The John Wayne Pioneer Trail, the longest rail-trail in the US at 300 miles, has escaped closure at the hands of hostile Washington state lawmakers.
Two Republican members of the Washington House of Representatives, Mary Dye and Joe Schmick, had proposed to close 130 miles of the state-owned trail, and give the land to adjacent landowners. They claimed the trail was under-maintained – an assertion which most cyclists agree with – but that the best way to deal with the problems was simply to get rid of it. Unsurprisingly, the Rails-to-Trails Conservancy disagreed, saying:
“Time and time again, we’ve seen trails around the country provide jobs, support small businesses, and reinvigorate local communities. Rather than close the trail, a smart investment in maintenance and improvements for the John Wayne Pioneer Trail could provide big wins for Washington’s economy.”
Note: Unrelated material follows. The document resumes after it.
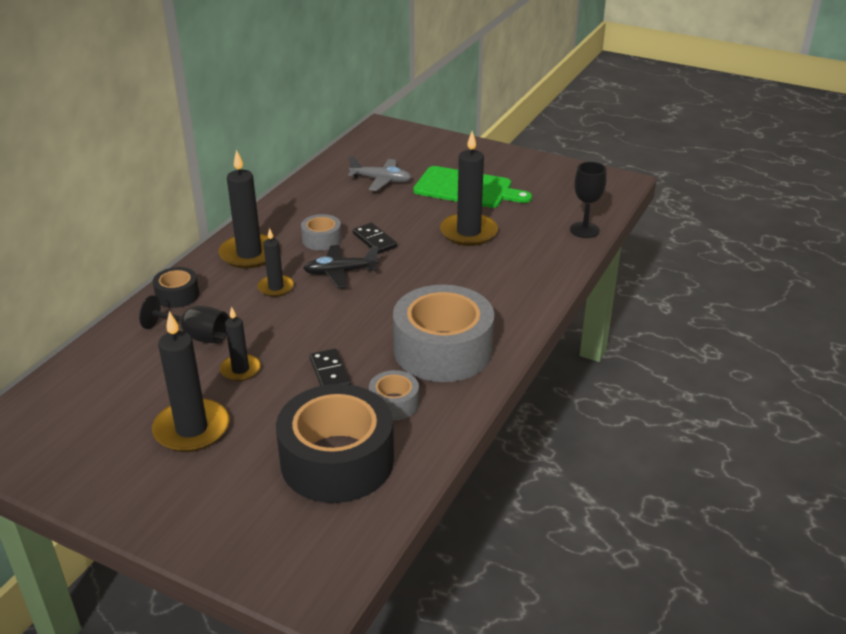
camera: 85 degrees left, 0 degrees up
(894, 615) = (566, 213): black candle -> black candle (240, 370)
Now, RTC says that Schmick has agreed to withdraw his closure request, and will instead abide by whatever the State Parks Advisory Committee decides. No fewer than 14 cities en route signed resolutions asking the trail to be improved, not closed. The result – at least for now – is a reprieve for this epic wild trail.
The John Wayne Pioneer Trail is among the most rugged of America’s rail-trails, and a ‘fat bike’ is almost de rigeur. It crosses two-thirds of Washington, from the western slopes of the Cascade Mountains to the Idaho border. Traillink.com says “much of it is so remote and desolate that weeks will pass in some sections where the only visitors are coyotes, black-tailed jackrabbits, or gopher snakes”.
The rough, little-maintained surface, and a couple of gaps in the route – most notoriously the closed Beverly Bridge over the Columbia River – have conspired to limit its appeal. But trail supporters believe that the route could have a much better future if maintenance was improved, and the requirement for a trail-riding permit removed.